Back in Sentinels #2 it read like Ellis, Trent & Perimeter were making the Wolfpack themselves behind Trask’s back because they didn’t want a mutant in charge of the sentinels and needed an alternative.
Whereas in X-Men they’ve been presented as Trask’s idea.
You’d think it’d be easier to keep track of a dog mutilation storyline across 3 titles.
“Maybe Sentinels #5 will tie that together more neatly”
Alternately, maybe Scurvy used his powers to make Trask more “agreeable” to Ellis.
I’m not liking the idea that Ransom and Sunspot are keeping the fact that they’re related from the X-Men. For staters. Sunspot presumably wasn’t hiding the fact of Ransom’s existence from the team since Ransom was born. And Ranson told the team his real name. How would Sunspot even remember if he mentioned his cousin to the X-Men?
There’s also the fact that Ransom’s powers apparently manifested years ago, before the Fall of Krakoa. Why wouldn’t Roberto have asked the X-Men to help him with his powers?
Plus, Roberto’s identity is publicly known. You’d think that a simple Google search would reveal Valentin is his cousin.
As a side note, it’s getting ridiculous how everybody seems to be trying to help the Outliers- Harvey X, Scurvy, Sunspot- and in Harvey’s and Sunspot’s cases they just won’t tell the X-Men why the Outliers are so important.
When Sunspot tells Ransom “don’t take any crap”. he’s alluding to his own past. Xavier, and some of the others, were worried that Roberto might become a villain. Of course, that never happened and Sunspot doesn’t want the X-Men to make Ransom’s life miserable because of a prophecy that might never happen.
In fact, Ransom is basically like Sunspot in his younger years- a hot-heated Latino who people worry might turn evil.
“whether that’s because he feels strongly about them as individuals, or simply because he feels responsible given his group role, is open to interpretation.”
Alternately, he feels like he has to live up to his cousin’s example.
I don’t know what the point was of having the Dog Sentinels being completely innefective in Raid on Graymalkin and now trying to convince us that they’re a serious threat in this issue.
The Alaskan X-Men make an appearance in Spider-Man #66. In all likelihood it will be repeated in #67 as well.
Not a bad issue, certainly a step up from Raid on Graymalkin. I liked the character interactions, especially Wolverine and Ransom. There’s still too much that’s glossed over-every one of Paul’s reviews say “presumably” and/or “apparently” because too much is left unclear- but keeping the stories simpler allows more space for character work.
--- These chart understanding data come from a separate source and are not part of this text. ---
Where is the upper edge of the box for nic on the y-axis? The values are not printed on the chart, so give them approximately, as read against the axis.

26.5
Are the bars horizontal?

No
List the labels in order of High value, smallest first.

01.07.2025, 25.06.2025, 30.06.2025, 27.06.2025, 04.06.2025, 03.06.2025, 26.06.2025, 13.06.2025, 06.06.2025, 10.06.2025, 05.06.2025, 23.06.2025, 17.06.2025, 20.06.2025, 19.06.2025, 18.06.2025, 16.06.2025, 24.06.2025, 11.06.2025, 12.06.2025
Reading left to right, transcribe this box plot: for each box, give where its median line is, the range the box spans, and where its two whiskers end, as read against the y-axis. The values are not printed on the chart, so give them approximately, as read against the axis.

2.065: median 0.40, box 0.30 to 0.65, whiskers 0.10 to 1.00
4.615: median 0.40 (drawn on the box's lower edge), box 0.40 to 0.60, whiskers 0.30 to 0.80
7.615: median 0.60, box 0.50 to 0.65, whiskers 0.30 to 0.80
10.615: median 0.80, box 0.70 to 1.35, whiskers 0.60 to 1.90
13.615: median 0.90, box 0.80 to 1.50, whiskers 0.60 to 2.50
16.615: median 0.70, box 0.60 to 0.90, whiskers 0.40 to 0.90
Nice art, even if it’s not a match for Marquez’s.
If I had a nickel for every time Sentinels have attacked groups of young mutants in a shopping mall…
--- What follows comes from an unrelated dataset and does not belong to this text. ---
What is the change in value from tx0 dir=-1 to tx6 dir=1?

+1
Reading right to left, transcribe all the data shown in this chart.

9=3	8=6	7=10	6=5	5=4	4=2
So Ransom = Sunspot (hotheaded Latino mutant)
And Calico = Rahne (sheltered, innocent, animal-related powers)
Deathdream = Dani? (Admittedly her own relationship with death-related powers didn’t come until much later…)
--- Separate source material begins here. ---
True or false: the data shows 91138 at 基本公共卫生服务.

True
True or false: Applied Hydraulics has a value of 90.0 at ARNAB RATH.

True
Jitter = Eh, she doesn’t really correspond well to any of the original New Mutants.
Also, I got some real shipping vibes between Calico and Jitter, but it’s anyone’s guess as to what is or might be going on there… especially when we don’t know just HOW sheltered Calico was until recently.
The shopping budget makes me wonder where this team is getting their income from. Not a big deal: maybe Prof X (Or Destiny/Mystique) set up a trust for Rogue, Gambit got a big score, Logan showed up with a suitcase full of cash. It’s just weird to introduce the concept of a budget and then not even add a throwaway line to explain their finances. That’s actually the type of detail I expect from Gail Simone.